I have just started messing around with CUDA and I have a few questions. I’m looking for some feedback to improve my skills.
I’ve modified the simpleGL example from the SDK with the intent of showing something of a speed comparison between CUDA and sequential CPU computation(simpleGLtest.zip). I’ve created a runCPU function analogous to runCuda which calls glMapBufferARB on the VBO and simply iterates through the entire array calculating the sin*cos function. Program flow can be toggled between one and the other by pressing the ‘c’ key. I’ve also created a function to resize and reallocate the VBO, increasing(= key) or decreasing(- key) size by powers of 2. I am writing the frame rate(actually inverse of calculation time) to the screen with glutBitmapCharacter, so performance can be observed(hopefully).

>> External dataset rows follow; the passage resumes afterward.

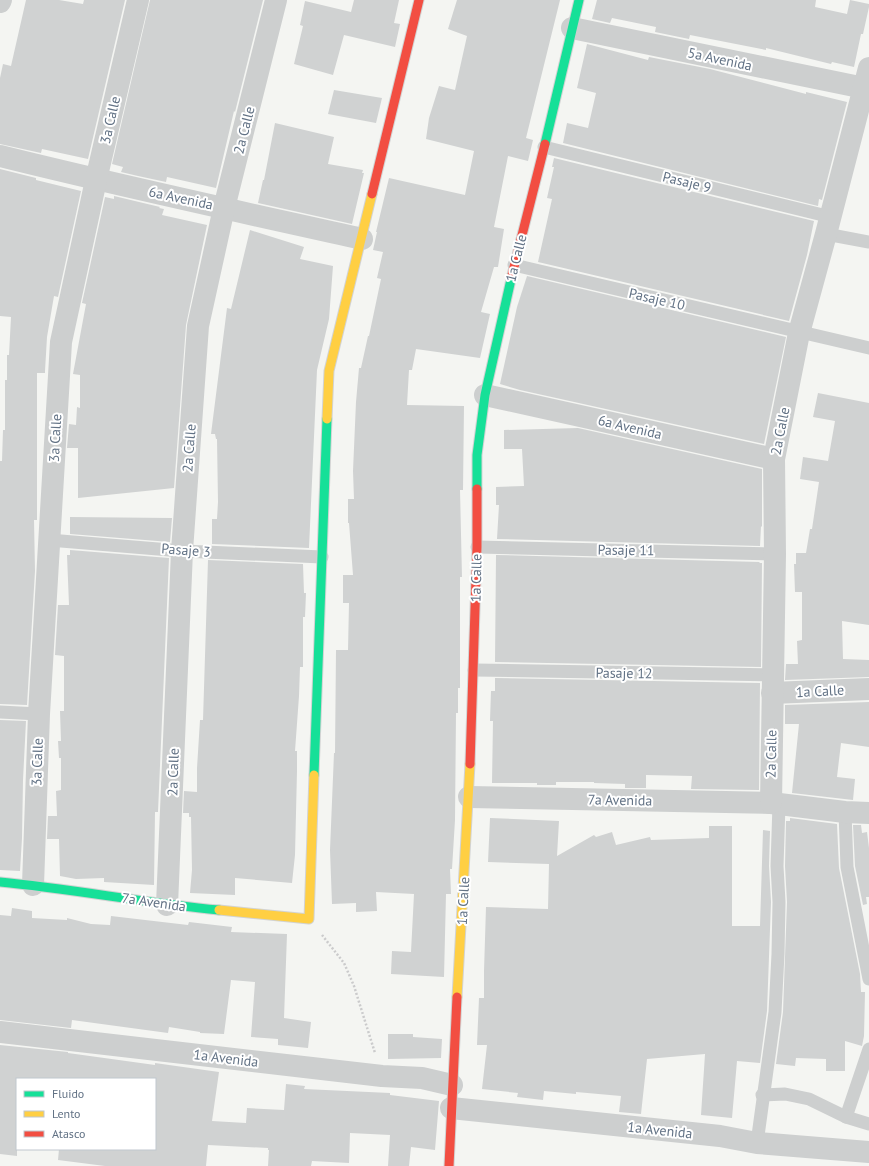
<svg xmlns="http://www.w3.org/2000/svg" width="869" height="1166" font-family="'PT Sans',sans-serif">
  <rect width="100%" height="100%" fill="#f4f5f2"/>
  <g fill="#d0d2d2">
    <path d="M 26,0 L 59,0 L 83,4 L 84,0 L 125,0 L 88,159 L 42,149 L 41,153 L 0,144 L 0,78 L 3,64 L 11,66 Z"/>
    <path d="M 150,0 L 263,0 L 235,112 L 234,111 L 216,188 L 167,177 L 166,182 L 138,176 L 121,172 L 123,167 L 112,164 Z"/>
    <path d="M 354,0 L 399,0 L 394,23 L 400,24 L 395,47 L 344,35 L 333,75 L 294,64 L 303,26 L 300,25 L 305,1 L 351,12 Z"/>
    <path d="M 457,0 L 560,0 L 526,138 L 533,140 L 528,161 L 508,156 L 494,227 L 504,229 L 498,267 L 494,267 L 481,312 L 490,314 L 480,358 L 416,349 L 412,370 L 409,370 L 407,405 L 464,406 L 463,490 L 460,490 L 462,577 L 460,577 L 460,688 L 458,688 L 458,713 L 456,713 L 455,820 L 452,869 L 450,869 L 451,894 L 446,894 L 444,977 L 391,974 L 392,951 L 411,952 L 414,894 L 376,892 L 377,911 L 356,912 L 356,903 L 332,904 L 330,850 L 334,753 L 335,753 L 336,650 L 348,650 L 349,603 L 343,603 L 343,575 L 353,575 L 349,523 L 348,523 L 348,499 L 354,499 L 353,471 L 356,402 L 359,368 L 361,368 L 368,336 L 369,336 L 381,279 L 377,278 L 383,252 L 373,250 L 377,232 L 376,232 L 389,178 L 465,195 L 474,151 L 426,139 L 429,118 L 439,86 L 455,90 L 467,36 L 448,29 Z"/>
    <path d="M 597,0 L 816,0 L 815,7 L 847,14 L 850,0 L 869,4 L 869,7 L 863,34 L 861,34 L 854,67 L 832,62 L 831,64 L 766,48 L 766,50 L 690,35 L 689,39 L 655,32 L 656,27 L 612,18 L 610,23 L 592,19 Z"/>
    <path d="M 587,44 L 648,60 L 649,57 L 710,69 L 806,94 L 806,92 L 847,102 L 822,200 L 819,199 L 818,206 L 563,143 L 567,123 L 588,128 L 596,93 L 577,88 Z"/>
    <path d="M 334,90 L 382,98 L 376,123 L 328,114 Z"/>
    <path d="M 275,123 L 334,137 L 328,164 L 363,170 L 362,173 L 364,173 L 352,224 L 258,203 L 263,180 L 264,180 Z"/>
    <path d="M 554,158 L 814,221 L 807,255 L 789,321 L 538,262 L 552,199 L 547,198 L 554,167 L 552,167 Z"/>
    <path d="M 0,169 L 36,178 L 36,180 L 81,191 L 58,297 L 54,296 L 47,337 L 45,371 L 45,373 L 37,373 L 37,520 L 34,520 L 35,571 L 27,705 L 0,704 L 0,461 L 2,461 L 3,430 L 5,430 L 5,380 L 7,380 L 7,355 L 9,355 L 11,317 L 0,316 Z"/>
    <path d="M 114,196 L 160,207 L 159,208 L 164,209 L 162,215 L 207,225 L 186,325 L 174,488 L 78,498 L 78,448 L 67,448 L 69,424 L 76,425 L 77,407 L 80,408 L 80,375 L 73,374 L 86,304 L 82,303 L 105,197 L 114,199 Z"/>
    <path d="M 250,230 L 304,247 L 300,259 L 333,266 L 329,319 L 317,370 L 309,548 L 212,544 L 212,519 L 217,519 L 218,502 L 217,439 L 216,439 L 215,434 L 211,434 L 227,308 L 231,309 Z"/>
    <path d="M 527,276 L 786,337 L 764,444 L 520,390 L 500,384 L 517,307 Z"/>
    <path d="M 818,393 L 869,403 L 869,625 L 842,621 L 843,659 L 869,660 L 869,677 L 785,680 L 786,664 L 798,664 L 797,641 L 802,640 L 802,592 L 795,592 L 794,564 L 796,564 L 796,553 L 806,553 L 810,529 L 812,529 L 819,482 L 800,479 L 803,457 L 828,461 L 835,421 L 813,417 Z"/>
    <path d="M 578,428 L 762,469 L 762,527 L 761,526 L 760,546 L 497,539 L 499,505 L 496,505 L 496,487 L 524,486 L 522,449 L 504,449 L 504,430 Z"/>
    <path d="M 70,517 L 172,518 L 170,542 L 70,534 Z"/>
    <path d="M 70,550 L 169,558 L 158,812 L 155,812 L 154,885 L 104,882 L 104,878 L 76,879 L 60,876 L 59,839 L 47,839 L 48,816 L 57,816 L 56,791 L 61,790 L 61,758 L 59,758 L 58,741 L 61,741 L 60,711 L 64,711 L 64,656 L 55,655 L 58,605 L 69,605 L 67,555 L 70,555 Z"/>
    <path d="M 496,555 L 760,562 L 759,563 L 762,563 L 761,667 L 495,662 Z"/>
    <path d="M 208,560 L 303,564 L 304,593 L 306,593 L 305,617 L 303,617 L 303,667 L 300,667 L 299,696 L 295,751 L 297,751 L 297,771 L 295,855 L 292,883 L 235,878 L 235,895 L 190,893 L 192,870 L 191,817 L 189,817 L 189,813 L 183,813 L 184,791 L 197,792 L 197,768 L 200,720 L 203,720 Z"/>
    <path d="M 495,678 L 760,683 L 759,790 L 691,789 L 692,776 L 646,775 L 646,788 L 625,788 L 625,784 L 594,783 L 594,782 L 556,782 L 556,785 L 537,785 L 537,783 L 492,783 L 493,721 L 490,721 L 491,691 L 495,691 Z"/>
    <path d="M 869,702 L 869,747 L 841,743 L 837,777 L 855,779 L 853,800 L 792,793 L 799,724 L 785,724 L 785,705 Z"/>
    <path d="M 0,720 L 26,721 L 23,780 L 22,838 L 20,871 L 0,870 Z"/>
    <path d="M 490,818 L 559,821 L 557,856 L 594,835 L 596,837 L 612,832 L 616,845 L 650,837 L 651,840 L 709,838 L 709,826 L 732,826 L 732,926 L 760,926 L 763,830 L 770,831 L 769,866 L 771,902 L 767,1011 L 760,1063 L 737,1061 L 732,1118 L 701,1115 L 705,1054 L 647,1059 L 641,1114 L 619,1112 L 621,1096 L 576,1092 L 576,1094 L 544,1091 L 543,1100 L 517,1097 L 518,1093 L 482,1089 L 487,1045 L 477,1045 L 479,998 L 484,998 L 484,971 L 486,907 L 548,909 L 549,864 L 488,862 Z"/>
    <path d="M 790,818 L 837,824 L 839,868 L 860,974 L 861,992 L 865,992 L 864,1036 L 862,1046 L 845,1041 L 845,1071 L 826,1071 L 826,1059 L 796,1058 L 795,1066 L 776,1064 L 783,1012 L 787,902 L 785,866 L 786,821 L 790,821 Z"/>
    <path d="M 853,825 L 861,825 L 862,833 L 867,832 L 869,848 L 869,897 L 866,897 L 867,904 L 863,905 L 855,866 Z"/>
    <path d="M 12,908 L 32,911 L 32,918 L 67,920 L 67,918 L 91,924 L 110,925 L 111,916 L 188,925 L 189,922 L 232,927 L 231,932 L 287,934 L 284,1018 L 311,1022 L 308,1048 L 278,1045 L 278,1039 L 251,1037 L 255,982 L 231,980 L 224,1034 L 200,1033 L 200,1032 L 169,1027 L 168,1033 L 72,1020 L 71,1028 L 0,1020 L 0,915 L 11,916 Z"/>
    <path d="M 388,1034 L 413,1034 L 413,1037 L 442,1039 L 441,1058 L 388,1059 Z"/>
    <path d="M 0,1045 L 68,1052 L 68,1053 L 155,1065 L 155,1063 L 169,1065 L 219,1072 L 212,1121 L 246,1123 L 247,1108 L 284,1110 L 286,1084 L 305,1086 L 304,1089 L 390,1093 L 390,1095 L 439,1101 L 435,1150 L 411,1147 L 409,1166 L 388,1166 L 390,1135 L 350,1133 L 349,1163 L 312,1161 L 311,1166 L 268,1166 L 269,1150 L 268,1150 L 268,1148 L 208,1145 L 206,1166 L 105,1166 L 58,1160 L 59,1149 L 155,1149 L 155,1079 L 17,1079 L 17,1156 L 0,1154 Z"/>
  </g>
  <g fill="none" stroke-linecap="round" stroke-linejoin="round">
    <g stroke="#d2d3d3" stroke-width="11">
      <g id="fast">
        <path d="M 545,144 L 579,0"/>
        <path d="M 477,489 L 477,455 L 485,395 L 512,275"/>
        <path d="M 314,775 L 327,419"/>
        <path d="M 0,882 C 73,889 145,903 219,910"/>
      </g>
    </g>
    <g stroke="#d2d3d3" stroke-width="11">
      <g id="slow">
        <path d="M 327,419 L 329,371 L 372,194"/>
        <path d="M 219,910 L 309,919 L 314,775"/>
        <path d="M 457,997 L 470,764"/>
      </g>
    </g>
    <g stroke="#d2d3d3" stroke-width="11">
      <g id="jam">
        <path d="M 372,194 L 419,0"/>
        <path d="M 512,275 L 545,144"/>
        <path d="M 470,764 L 477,547 L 477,489"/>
        <path d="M 449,1166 L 457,997"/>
      </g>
    </g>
    <path stroke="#cbcbcc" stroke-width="2.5" stroke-dasharray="2 2" stroke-linecap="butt" d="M 322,935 L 344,963 L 354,986 L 375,1053"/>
    <g stroke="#cdcfcf" stroke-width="13">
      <path d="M 544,147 L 831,217"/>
      <path d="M 826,234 L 869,242"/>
      <path d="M 514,265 L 869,348"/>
      <path d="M 49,540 L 182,551 L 322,557"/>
      <path d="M 477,547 L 775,554"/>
      <path d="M 474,670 L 773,675"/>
      <path d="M 0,712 L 39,714"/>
      <path d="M 845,812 L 847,867 L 869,979"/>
      <path d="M 869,1049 L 846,1117 L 869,1124"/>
      <path d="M 762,1095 L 785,1094 L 809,1099 L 846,1117"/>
      <path d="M 757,1143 L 775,1012 L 778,954 L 779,902 L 777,866 L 779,804"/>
    </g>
    <g stroke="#cdcfcf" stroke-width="22">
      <path d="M 0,2 L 1,0"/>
      <path d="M 572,28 L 869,89"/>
      <path d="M 0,156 C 120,186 241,212 362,239"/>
      <path d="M 485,395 L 774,459"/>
      <path d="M 772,693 L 869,689"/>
      <path d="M 469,797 L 771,803 L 845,812 L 869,813"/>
      <path d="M 771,803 L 775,554 L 774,459 L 799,333 L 826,234 L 869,68"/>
      <path d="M 33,885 L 39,714 L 61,342 L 96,180 L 138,0"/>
      <path d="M 167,905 L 182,551 L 198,326 L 224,208 L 276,0"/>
      <path d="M 0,1032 L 382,1076 L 422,1078 L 452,1085"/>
      <path d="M 451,1108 L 720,1136 L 757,1143 L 869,1152"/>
    </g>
    <use href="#fast" stroke="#16e098" stroke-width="9"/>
    <use href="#slow" stroke="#ffcf43" stroke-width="9"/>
    <use href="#jam" stroke="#f24e42" stroke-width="9"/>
  </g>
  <g text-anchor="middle" stroke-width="4" stroke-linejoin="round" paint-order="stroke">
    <g font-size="14" fill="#627285" stroke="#fff">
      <text transform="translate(720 59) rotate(12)" y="5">5a Avenida</text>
      <text transform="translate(110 120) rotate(-77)" y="5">3a Calle</text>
      <text transform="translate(244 130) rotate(-76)" y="5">2a Calle</text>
      <text transform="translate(687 182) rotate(14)" y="5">Pasaje 9</text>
      <text transform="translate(181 198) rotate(12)" y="5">6a Avenida</text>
      <text transform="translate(516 258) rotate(-76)" y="5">1a Calle</text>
      <text transform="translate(657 299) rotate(13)" y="5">Pasaje 10</text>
      <text transform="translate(630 427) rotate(13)" y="5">6a Avenida</text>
      <text transform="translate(780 431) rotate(-79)" y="5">2a Calle</text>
      <text transform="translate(55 438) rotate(-87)" y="5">3a Calle</text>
      <text transform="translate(189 448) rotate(-86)" y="5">2a Calle</text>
      <text transform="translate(186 550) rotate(4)" y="5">Pasaje 3</text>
      <text transform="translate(626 550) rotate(1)" y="5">Pasaje 11</text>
      <text transform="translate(476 578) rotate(-89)" y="5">1a Calle</text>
      <text transform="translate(624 673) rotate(1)" y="5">Pasaje 12</text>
      <text transform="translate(820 691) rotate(-3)" y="5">1a Calle</text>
      <text transform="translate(771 754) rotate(-89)" y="5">2a Calle</text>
      <text transform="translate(37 762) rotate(-88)" y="5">3a Calle</text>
      <text transform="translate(173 772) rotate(-88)" y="5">2a Calle</text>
      <text transform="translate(620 800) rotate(1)" y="5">7a Avenida</text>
      <text transform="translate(463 901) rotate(-87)" y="5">1a Calle</text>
      <text transform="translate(154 902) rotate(8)" y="5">7a Avenida</text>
      <text transform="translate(226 1058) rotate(7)" y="5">1a Avenida</text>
      <text transform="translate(660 1130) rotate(6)" y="5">1a Avenida</text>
    </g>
  </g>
  <rect x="16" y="1078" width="140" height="72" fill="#ffffff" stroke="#c0c7ce"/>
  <rect x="24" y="1091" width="20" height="6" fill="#16e098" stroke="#c0c7ce"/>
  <text x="52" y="1098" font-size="12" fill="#627285">Fluido</text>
  <rect x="24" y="1111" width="20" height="6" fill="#ffcf43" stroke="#c0c7ce"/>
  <text x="52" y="1118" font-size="12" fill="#627285">Lento</text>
  <rect x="24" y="1131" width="20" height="6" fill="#f24e42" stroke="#c0c7ce"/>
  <text x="52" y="1138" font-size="12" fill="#627285">Atasco</text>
</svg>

Pressing the ‘p’ key toggles drawing in GL_QUADS mode with an indices array that I create in host memory. Would drawing performance be better if I created the indices buffer on the device with cudaMalloc?
I’ve noticed that part of the mesh disappears when drawn in polygon mode at high mesh sizes. Why is only part of the surface drawn at 512x512 and even less at higher resolutions? Am I running out of memory on the device?
Cuda calculation appears roughly equivalent to CPU on my system at mesh size 256x256, and significantly faster at higher resolutions, which is to be expected. However, at lower resolutions, CPU calculation appears to be mush faster, while Cuda remains locked at vsync rate(75Hz on my machine). Is Cuda somehow intrinsically tied to vsync?
Any feedback whatsoever is appreciated. This is my first foray into Cuda programming, so please feel free to be brutally honest. Any style or technique pointers would also be eagerly received.
My system specs:
Athlon 64 CPU 3500+ 2.21GHz, 512MB RAM, Quadro FX 570 256 MB RAM
Driver 178.28, SDK_2.02.0811.0240, toolkit 2.0
Windows XP, Visual C++ 2005 Express
simpleGLtest.zip (11.3 KB)